"Had I been better at math, my life wouldve been different. More than a few people say this. Math is getting more difficult even on the national college entrance exam. As students move up in grades, they turn negative toward math, losing interest and confidence in the subject, according to researcher Park Seon-hwa and deputy researcher Sang Gyeong-ah of Korea Institute for Curriculum and Evaluation at a symposium on national academic achievement evaluation and college exam data.
Koreans have a double standard in math. In the Organization for Economic Cooperation and Developments Program for International Student Assessment targeting 15-year-olds (10th graders), Korea ranked second in 2000, third in 2003, and first to fourth in 2006 depending on the field. In the Trends in International Mathematics and Science Study targeting 13-year-olds (eighth graders), Korea ranked second with 597 points after Taiwans 598 in 2007. In the same study, however, Korea ranked 43rd out of 50 countries in confidence and interest in math. In other words, they kept good scores because they learned math through repetition but had low interest and confidence in the subject.

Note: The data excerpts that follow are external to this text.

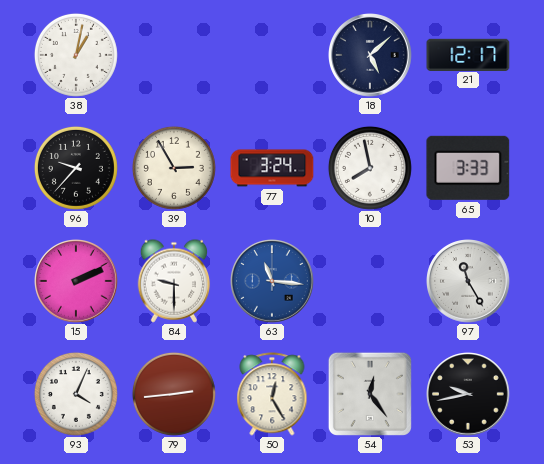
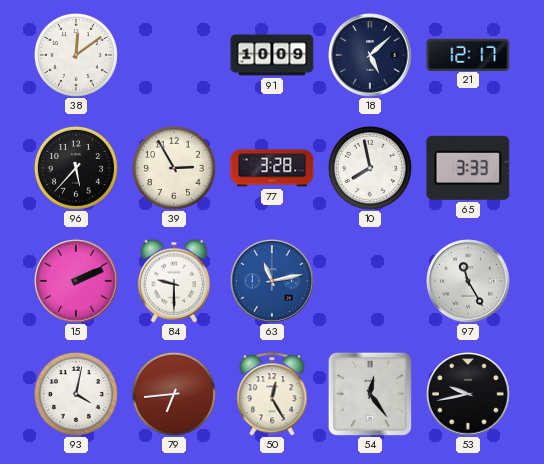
38: 1:02 -> 12:09
91: none -> 10:09
96: 9:37 -> 5:37
77: 3:24 -> 3:28
63: 11:16 -> 11:13
93: 4:04 -> 4:02
79: 2:44 -> 6:44
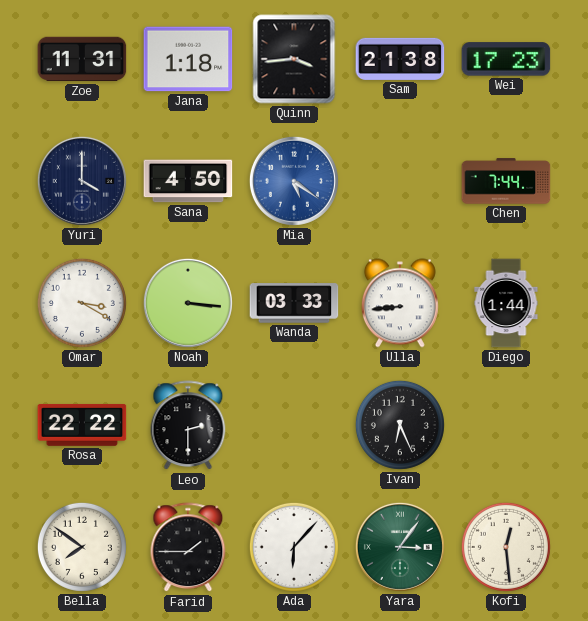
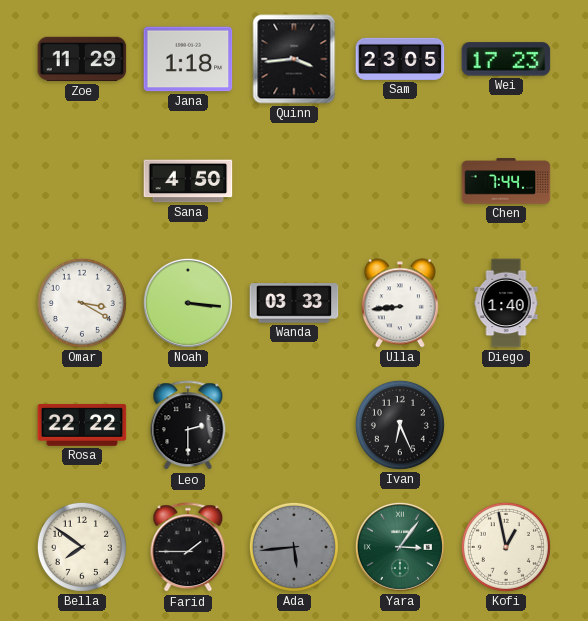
Zoe: 11:31 -> 11:29
Sam: 21:38 -> 23:05
Yuri: 4:00 -> none
Mia: 5:21 -> none
Diego: 1:44 -> 1:40
Ada: 6:07 -> 5:44
Ada dial: white -> grey
Kofi: 12:29 -> 12:58
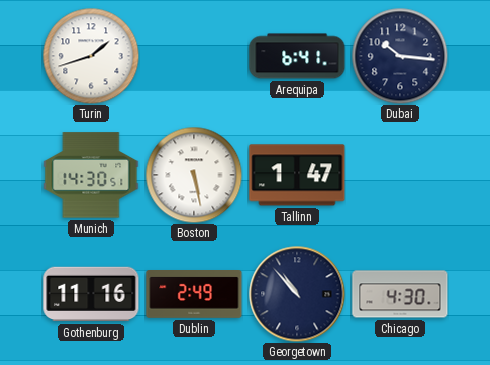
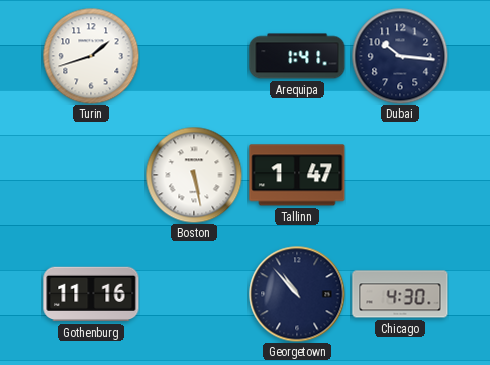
Arequipa: 6:41 -> 1:41
Munich: 14:30 -> none
Dublin: 2:49 -> none
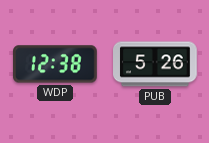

The study showed that attitudes toward math such as confidence was closely related to performance. Confidence in math, which used to be high in Korea, drops after students go from middle to high school. Low confidence usually means a lower score, and then students eventually give up on math. Math is a subject in which if anything is missing, the impact grows cumulatively and makes it impossible to catch up. This phenomenon usually occurs in middle school.
The curriculum is also crucial. The results of the international math and science test showed that Koreans are best in machine-like number crunching but not better overall than American students, who were well known for poor math ability. Math is called the father of disciplines because the subject involves fostering logic, abstract thought, generalization and criticism. The challenge is to prevent Korean students from giving up on math and fuel their interest and confidence in the subject.